I’m not the author, but the most effective means of reducing unwanted pregnancies and abortions is expanding access to and affordability of contraception.
https://www.denverpost.com/2017/11/30/colorado-teen-pregnancy-abortion-rates-drop-free-low-cost-iud/
If this is your argument, it is a non sequitur. Just because something has failed in the past, it does not follow necessarily that it will fail again.
Except we’re talking about the law. Planned Parenthood will sue in federal court. US District Courts are bound by stare decisis. This bill is blatantly unconstitutional under Roe v. Wade. The District Court – doesn’t matter which one – will strike it down. The Eleventh Circuit – which is also bound to honor Supreme Court precedent – will also strike it down.
Notice that the diarist does not answer your question. Of course, she also makes the absurd statement that the heartbeat bill is not pro- life. Of course it is.
She also apparently does not realize that the previous efforts have failed because Roe is the precedent. It is the constitutional law of the land- until it isn’t. This bill is part of the effort to chip away at Roe until it falls. And fall it will.

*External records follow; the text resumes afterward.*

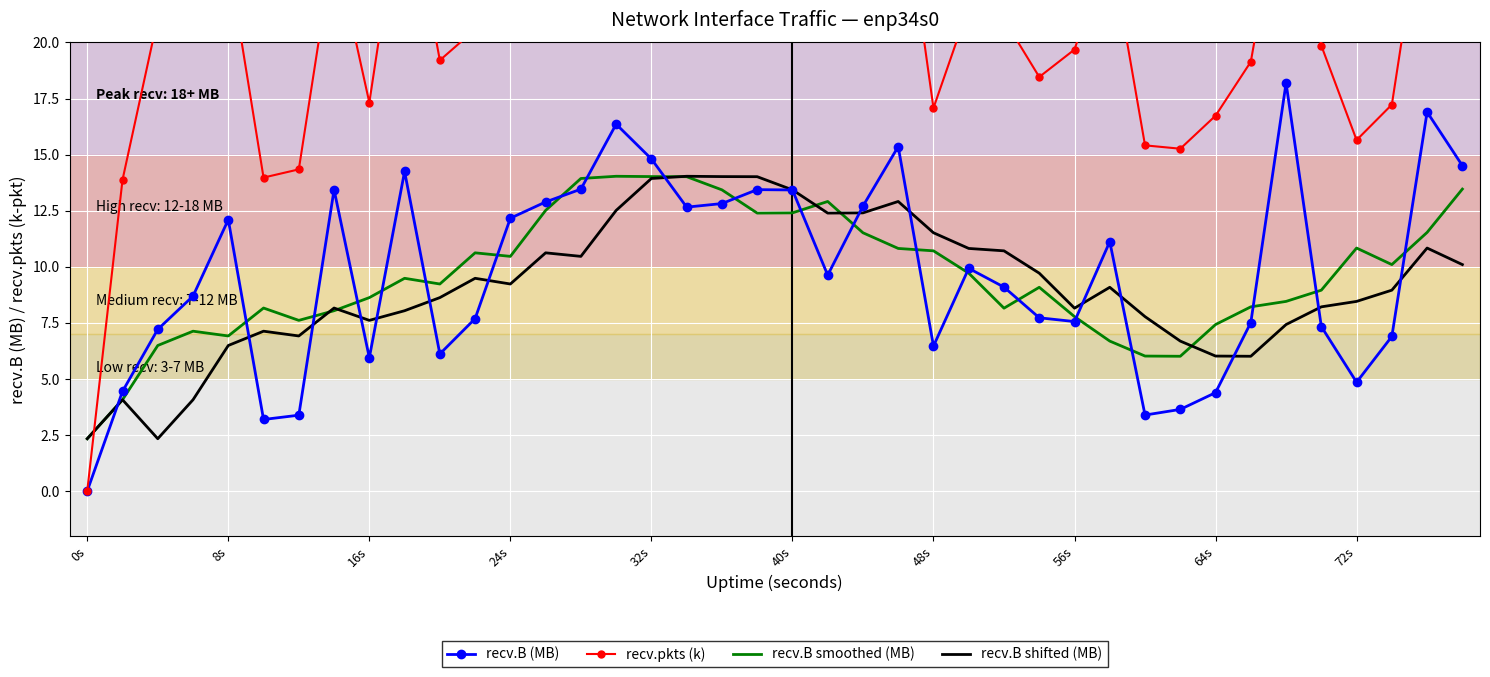

Which series has the largest total across all categories?

recv.pkts (k)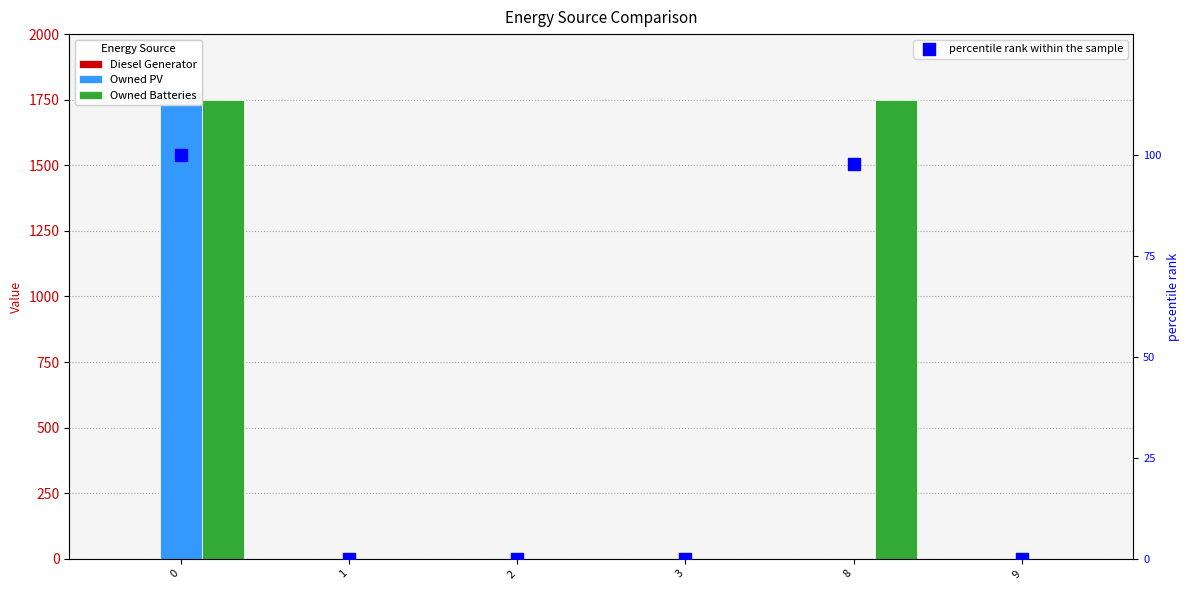

Which series contains the lowest Y value?

Diesel Generator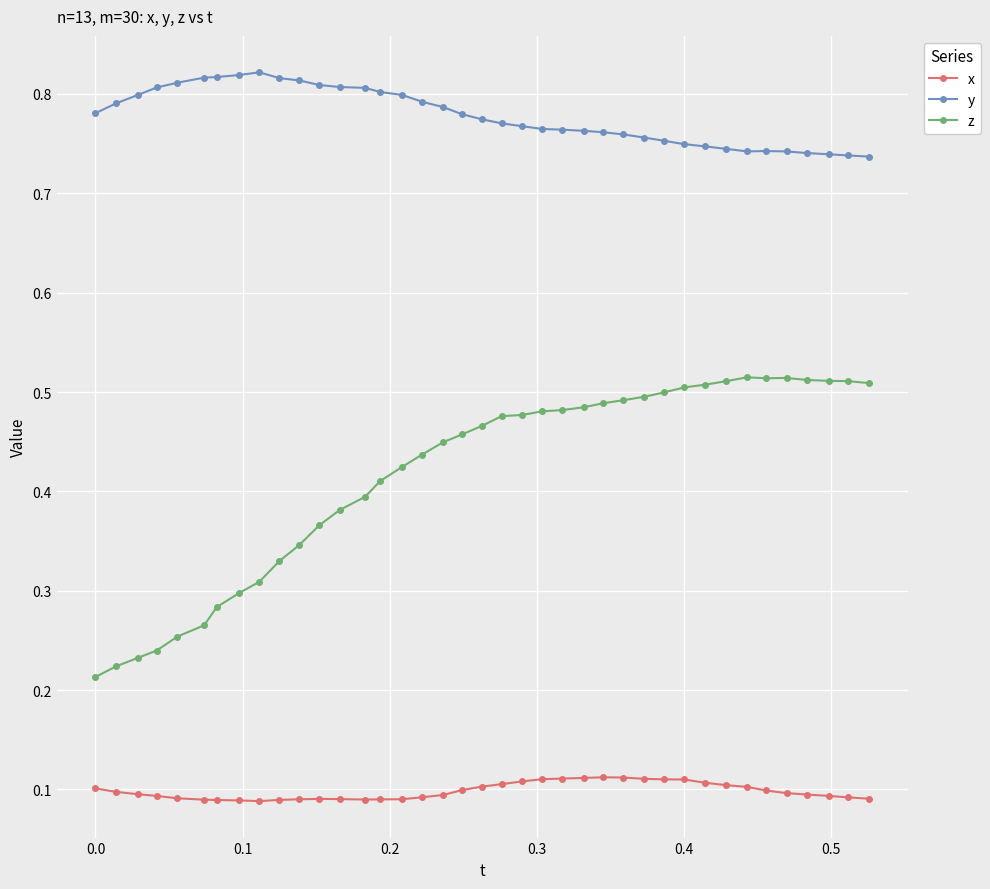

True or false: z and x cross at least once.

False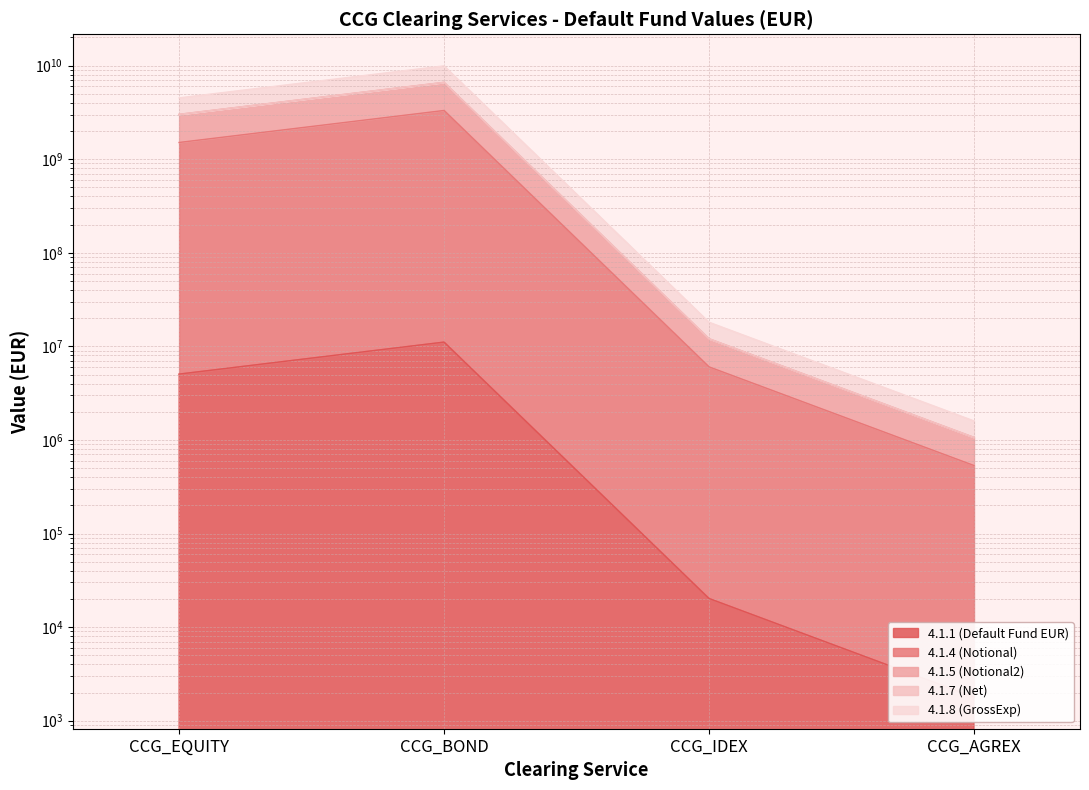

What are all the series names shown in the legend?

4.1.1 (Default Fund EUR), 4.1.4 (Notional), 4.1.5 (Notional2), 4.1.7 (Net), 4.1.8 (GrossExp)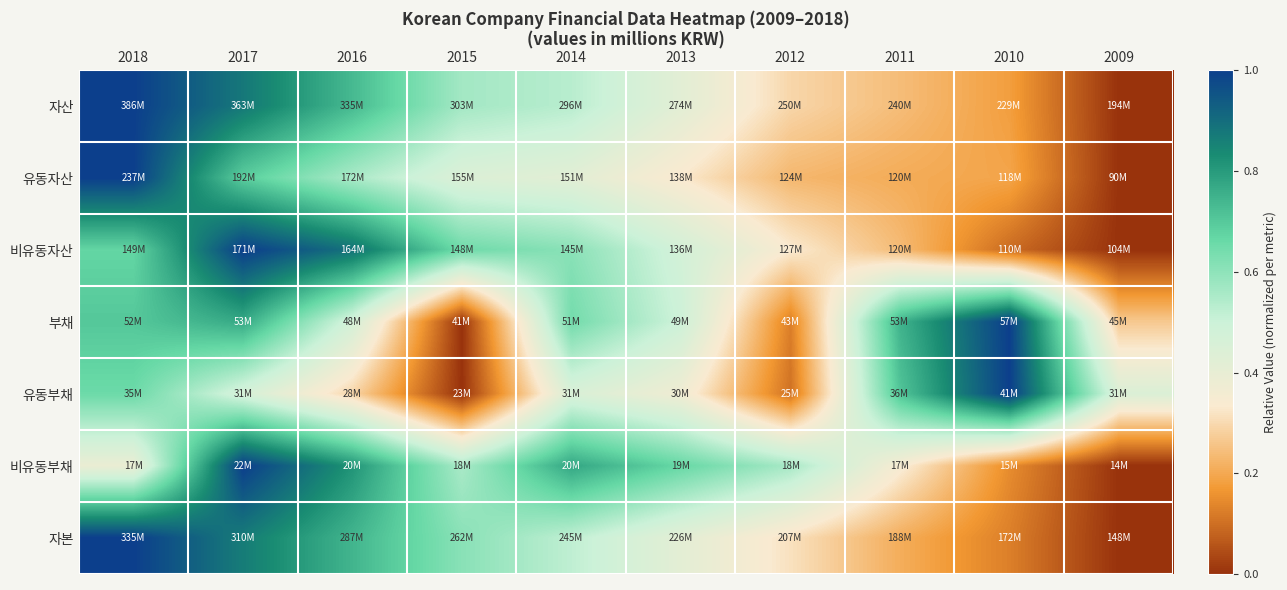

Reading left to right, what are all the values shown in this chart?

자산: 2018=1.0	2017=0.9	2016=0.7	2015=0.6	2014=0.5	2013=0.4	2012=0.3	2011=0.2	2010=0.2	2009=0.0
유동자산: 2018=1.0	2017=0.7	2016=0.6	2015=0.4	2014=0.4	2013=0.3	2012=0.2	2011=0.2	2010=0.2	2009=0.0
비유동자산: 2018=0.7	2017=1.0	2016=0.9	2015=0.7	2014=0.6	2013=0.5	2012=0.3	2011=0.2	2010=0.1	2009=0.0
부채: 2018=0.7	2017=0.8	2016=0.5	2015=0.0	2014=0.6	2013=0.5	2012=0.1	2011=0.7	2010=1.0	2009=0.3
유동부채: 2018=0.7	2017=0.5	2016=0.3	2015=0.0	2014=0.5	2013=0.4	2012=0.1	2011=0.7	2010=1.0	2009=0.4
비유동부채: 2018=0.4	2017=1.0	2016=0.8	2015=0.6	2014=0.8	2013=0.7	2012=0.6	2011=0.3	2010=0.1	2009=0.0
자본: 2018=1.0	2017=0.9	2016=0.7	2015=0.6	2014=0.5	2013=0.4	2012=0.3	2011=0.2	2010=0.1	2009=0.0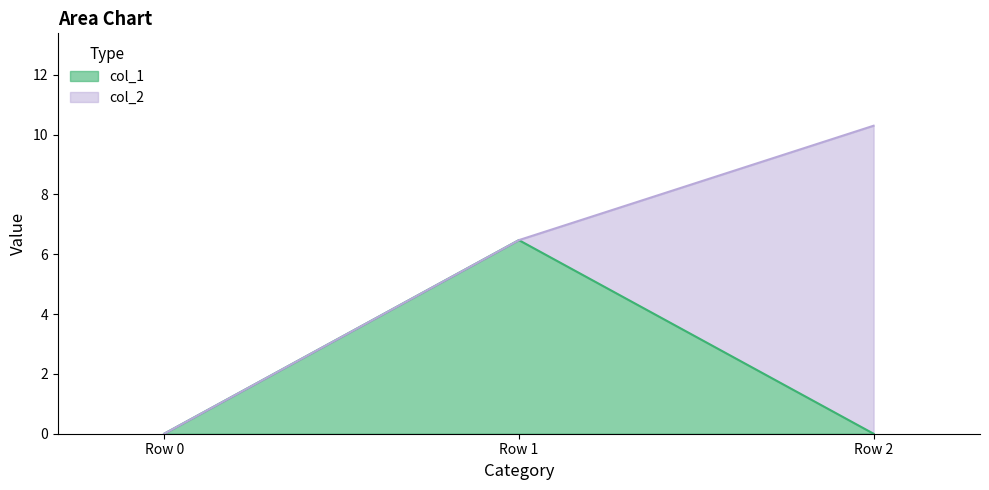

What is the change in value from Row 0 to Row 1?

+6.5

Because aside from the obvious morality involved, science is on our side .
“Science.”
Tell me how long a 6-week old fetus can survive outside the womb.
I don’t think there is an answer to that question. The “moral argument” is that abortion is murder, right? So the question asks how you write a bill that permits murder. The morality implied in the bill IS the point of contention.
Good to know the Catholic Bishop in Tennessee is a constitutional scholar.
Nah, I think he’s just a realist.
Just a reminder that 6 weeks pregnant = 2 weeks after a missed period.
I would also note that women’s menstrual cycles can fluctuate due to stress and other factors, so missing a period for 2 weeks may not always signal the “I’m pregnant” alarm bells.
If we’re gonna start forcing women to carry pregnancies to term, we should give them the right to sue the man who impregnated them for their medical expenses, lost wages, lost earning capacity, mental pain and suffering appurtenant to said pregnancy.
Dar’ Shun Kendrick proposed something similar in last year’s session. You need to also make child support retro active to the date of conception. All men must be forced to give a DNA sample so that immediate paternity can be established.
Let’s call it “negligent impregnation.”
Lest any joker from another state thinks he can come in here and make a person overnight with one of our southern belles and leave without anyone knowing, cars will be stopped at the border and passengers will be detained at the airport until they give up a sample. Your sins will find you out!
An amendment to the state constitution I would back wholeheartedly:
If the legislature and Governor pass legislation while knowing it will fail when tested against the US Constitution then they are each personally liable for the expense it creates for the state. If they fail to pay then a lien should be placed on their
slush fundscampaign war chests. Taxpayers should not be saddled with their deliberate debts created to simply posture.Some other items of note…
This law would allow the State of Georgia to criminally prosecute any woman who terminates her pregnancy for the crime of murder. Any woman who seeks out an abortion from her health care provider would be subject to life in prison. Any woman who miscarries because of her own conduct – like using drugs or drinking alcohol while pregnant – would be liable for second-degree murder.
Are we going to start subjecting women who miscarry to police interrogations to make sure their miscarriage was “legitimate?” Is that really the kind of State we want to be? The one that harasses a woman going through intense emotional trauma with threats of 20 years in prison?